• _Exercise prompt_: Lines containing the word "camera" in the data below: say how many, with no other text.

• _Records_:
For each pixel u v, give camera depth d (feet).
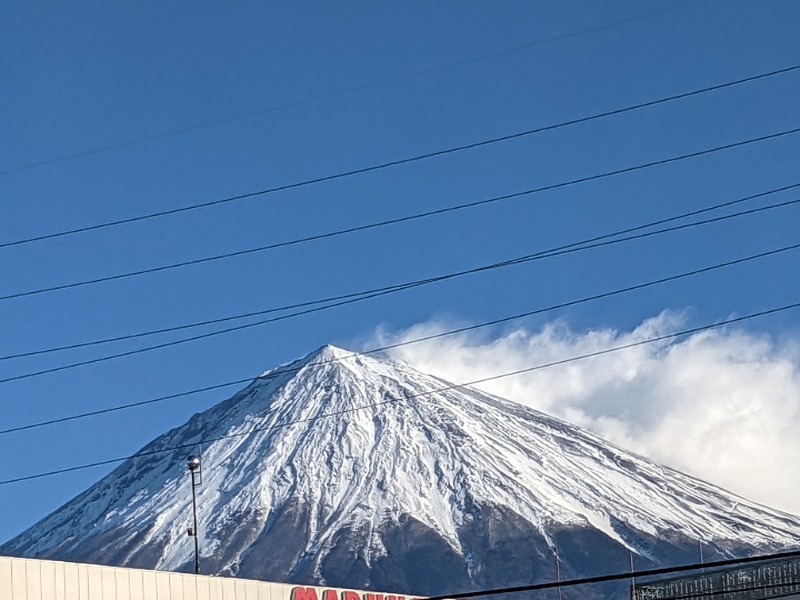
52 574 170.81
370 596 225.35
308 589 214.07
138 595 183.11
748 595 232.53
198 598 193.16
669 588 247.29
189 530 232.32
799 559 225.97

* * *

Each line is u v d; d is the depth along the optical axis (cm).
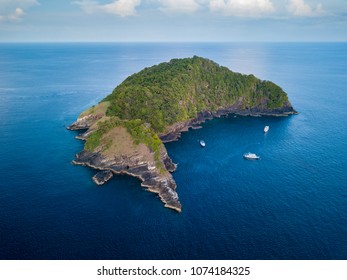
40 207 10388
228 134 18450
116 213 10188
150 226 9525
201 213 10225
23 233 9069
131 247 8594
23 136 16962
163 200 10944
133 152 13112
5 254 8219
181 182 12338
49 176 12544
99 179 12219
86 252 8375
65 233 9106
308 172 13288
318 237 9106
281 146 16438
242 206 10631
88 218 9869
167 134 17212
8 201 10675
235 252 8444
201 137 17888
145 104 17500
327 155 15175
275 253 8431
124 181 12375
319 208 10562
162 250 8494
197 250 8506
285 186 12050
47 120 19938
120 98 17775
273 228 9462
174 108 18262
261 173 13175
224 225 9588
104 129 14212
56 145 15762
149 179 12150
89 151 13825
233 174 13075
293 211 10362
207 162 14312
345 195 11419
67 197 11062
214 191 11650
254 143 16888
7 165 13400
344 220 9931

==

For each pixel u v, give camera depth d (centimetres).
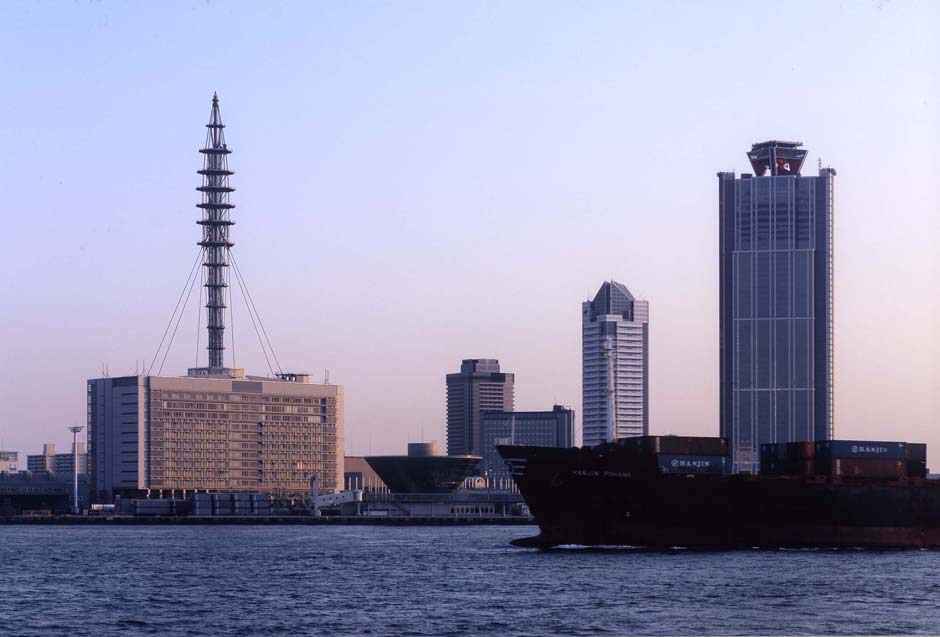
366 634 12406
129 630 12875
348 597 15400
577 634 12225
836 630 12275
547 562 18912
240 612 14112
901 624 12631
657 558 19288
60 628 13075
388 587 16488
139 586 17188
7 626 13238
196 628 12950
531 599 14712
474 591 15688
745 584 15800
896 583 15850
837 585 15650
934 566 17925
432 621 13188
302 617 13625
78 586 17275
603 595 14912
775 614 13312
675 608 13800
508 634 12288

• _Exercise result_: 2